If she could find one worth telling.

And with that thought it was as if something had clicked inside her head.

She had found something to search for even if she had no idea what it was.

This might be the golem’s city, but there had to be a more fascinating story beneath it, something better, in a city as old as Prague. She’d come across an epigram in her notes: Your problem, city, is that you have no soul. She couldn’t recall where she’d come across it, but she liked it.

Annja pondered the notion of going out to Sedlec, in the Kutná Hora suburb, to check out the ossuary. There was a building with a story to tell—a church dating back eight hundred years, with upward of seventy thousand corpses exhumed, their bones used to decorate the chapels. Chandeliers of bones, garlands of skulls, an altar consisting of every single bone from the human body, monstrances fashioned from childlike skeletons and the Schwarzenberg coat of arms, also executed in bone. It was like nowhere else on Earth. That a half-blind monk had done the exhumation five hundred years ago was the stuff of macabre fairy tale, rather like the bone sculptures of the carpenter František Rint, who was behind the decor. Could she somehow marry that in with the stories of the golem? A made man against a backdrop of a quite literally man-made chapel? It would provide an incredible visual for the live broadcast, she realized. It was a possibility.

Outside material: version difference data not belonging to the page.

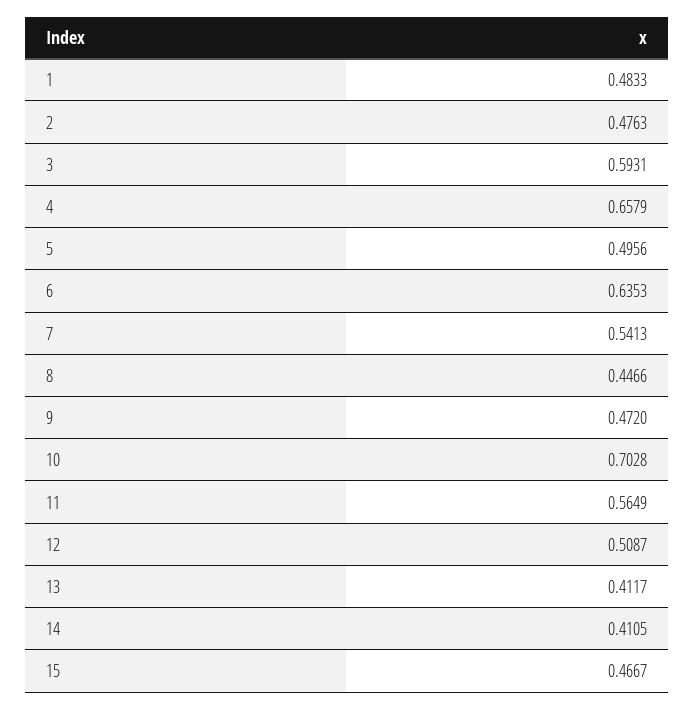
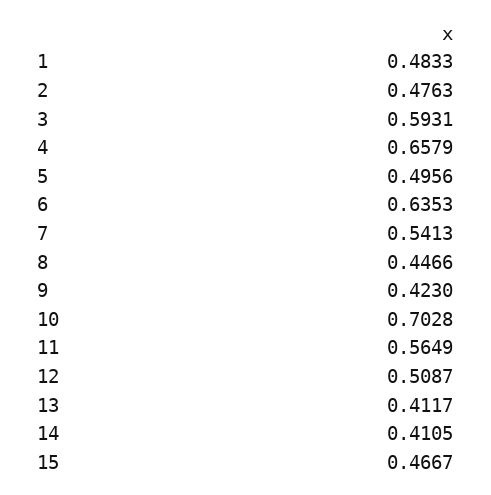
  {
    "1": 0.4833,
    "2": 0.4763,
    "3": 0.5931,
    "4": 0.6579,
    "5": 0.4956,
    "6": 0.6353,
    "7": 0.5413,
    "8": 0.4466,
-   "9": 0.472,
+   "9": 0.423,
    "10": 0.7028,
    "11": 0.5649,
    "12": 0.5087,
    "13": 0.4117,
    "14": 0.4105,
    "15": 0.4667
  }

She stuffed a handful of the leaflets into her bag and headed out with a little more of a spring in her step than when she’d come back into the room.

Even without consulting the street map she’d picked up from reception, she knew that there were any number of places she could start looking for her story that didn’t involve heading out to the ossuary. The most obvious was the city’s Old Town.

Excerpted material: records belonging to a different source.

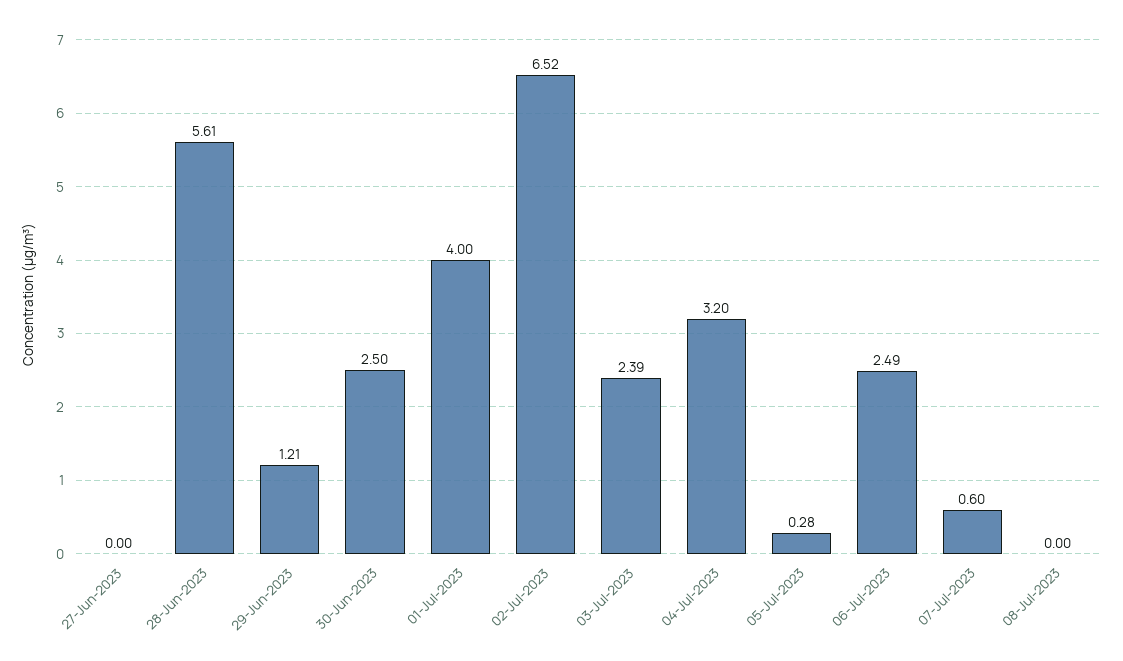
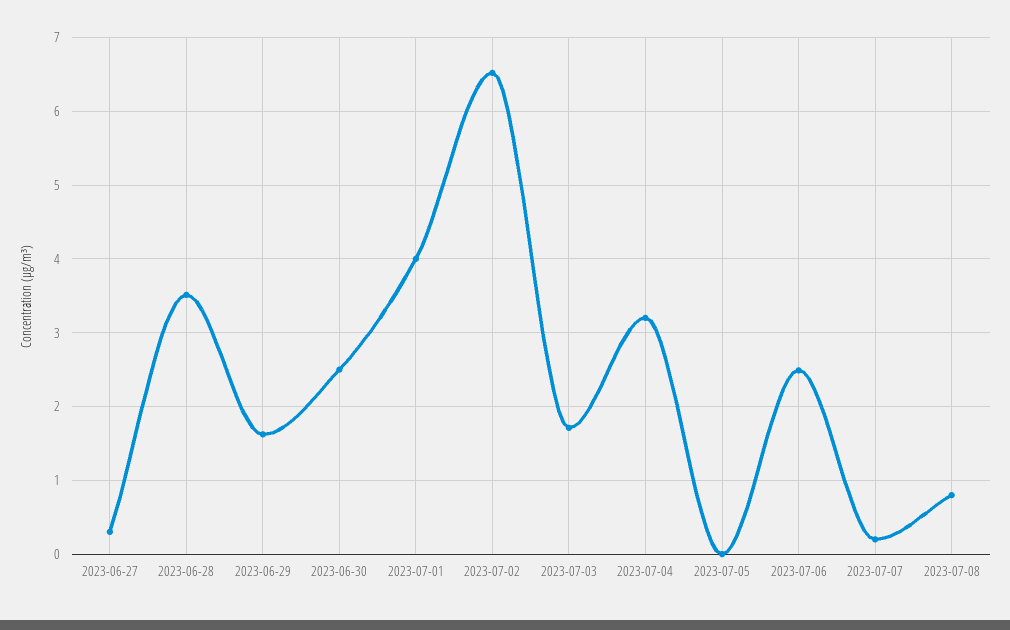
  {
-   "27-Jun-2023": 0,
+   "27-Jun-2023": 0.3,
-   "28-Jun-2023": 5.61,
+   "28-Jun-2023": 3.5,
-   "29-Jun-2023": 1.21,
+   "29-Jun-2023": 1.6,
    "30-Jun-2023": 2.5,
    "01-Jul-2023": 4,
    "02-Jul-2023": 6.52,
-   "03-Jul-2023": 2.39,
+   "03-Jul-2023": 1.7,
    "04-Jul-2023": 3.2,
-   "05-Jul-2023": 0.28,
+   "05-Jul-2023": 0,
    "06-Jul-2023": 2.49,
-   "07-Jul-2023": 0.6,
+   "07-Jul-2023": 0.2,
-   "08-Jul-2023": 0
+   "08-Jul-2023": 0.8
  }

A convenient signpost only a few yards from her hotel pointed her in the right direction. The streets were considerably more alive if not teeming with tourists. Give it another hour, though, and that would be an entirely different matter. She walked on, looking at the endless matryoshka dolls on display in the shop windows around her.

The traffic had started to build up toward the morning rush hour, but the way the city was constructed, most of it never entered the more pedestrianized center. Some of the wider boulevards with expensive designer-brand stores were lined with lush trees and lusher price tags while the narrower streets were snarled up with people trying to take shortcuts. That was another legacy of cities first built before the invention of the internal combustion engines; some survived by keeping the traffic out of town as much as possible while others allowed developers to gradually change the landscape. Prague, it seemed, wanted to be the best of both worlds, but just might be the worst.